→ **Aim 1**:
Answer these questions from the excerpt about a birthday:
(a) Which birthday is the writer marking while overlooking the ocean?
(b) On what date was the writer made redundant?
(c) What compensation came with the news of being out of work?
→ **Aim 2**:
Echo the part of the excerpt about a birthday that opens with the words containing "More than six" and closes with "stead ever since.".

→ **Excerpt**:
We Begin
The text from my mother read, “This time forty-two years ago, I was feeling rather uncomfortable. It was worth it!”
It appears that the pain of childbirth has its rewards, and on the morning of my forty-second birthday, I am sitting overlooking the ocean, on the most easterly point of Australia, awaiting the dawning of a new day and contemplating the year that was.
I am lucky; I associate most of what I have learnt in life with what I hear of the process of childbirth. Giving birth is a different experience for everyone. The emotions involved vary, the pain may be immense, but the outcome for most is a true period of growth, awakening, insight, and development that hopefully develops and grows along with the child. I say I am lucky because it is this belief that every experience is an opportunity for growth that gets me through all that life throws my way.
More than six years single, with a mortgage and not much else, I was made redundant. February 24, 2010, my new life was born. With the news that I was out of work with a single week’s pay as compensation, I packed up my desk and headed home to face an uncertain future. That night I remember sitting on my lounge floor with my friend and telling her, “This is exactly where I am meant to be.” I have absolutely no idea how I knew that, but looking back one year later, I can see how that faith has held me in good stead ever since.
From that day of redundancy, I moved forward without fear and with few worries as I charted the new life I intended to live. I went through various processes, gained much clarity, and somehow always managed to maintain faith that things would work out for the best.

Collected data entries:
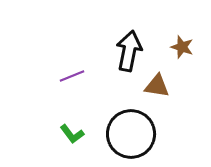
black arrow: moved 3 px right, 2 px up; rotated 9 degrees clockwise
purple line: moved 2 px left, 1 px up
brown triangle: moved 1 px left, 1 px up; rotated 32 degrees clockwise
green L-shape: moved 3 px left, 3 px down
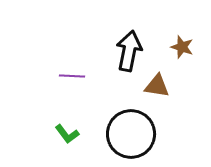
purple line: rotated 25 degrees clockwise
green L-shape: moved 5 px left
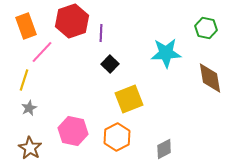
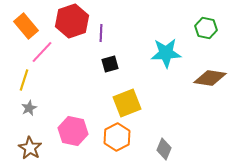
orange rectangle: rotated 20 degrees counterclockwise
black square: rotated 30 degrees clockwise
brown diamond: rotated 72 degrees counterclockwise
yellow square: moved 2 px left, 4 px down
gray diamond: rotated 40 degrees counterclockwise
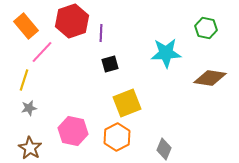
gray star: rotated 14 degrees clockwise
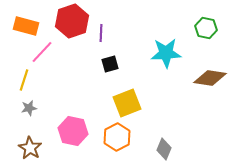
orange rectangle: rotated 35 degrees counterclockwise
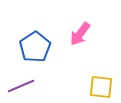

→ **Written answer 1**:
(a) The forty-second birthday.
(b) February 24, 2010.
(c) A single week's pay.

→ **Written answer 2**:
More than six years single, with a mortgage and not much else, I was made redundant. February 24, 2010, my new life was born. With the news that I was out of work with a single week’s pay as compensation, I packed up my desk and headed home to face an uncertain future. That night I remember sitting on my lounge floor with my friend and telling her, “This is exactly where I am meant to be.” I have absolutely no idea how I knew that, but looking back one year later, I can see how that faith has held me in good stead ever since.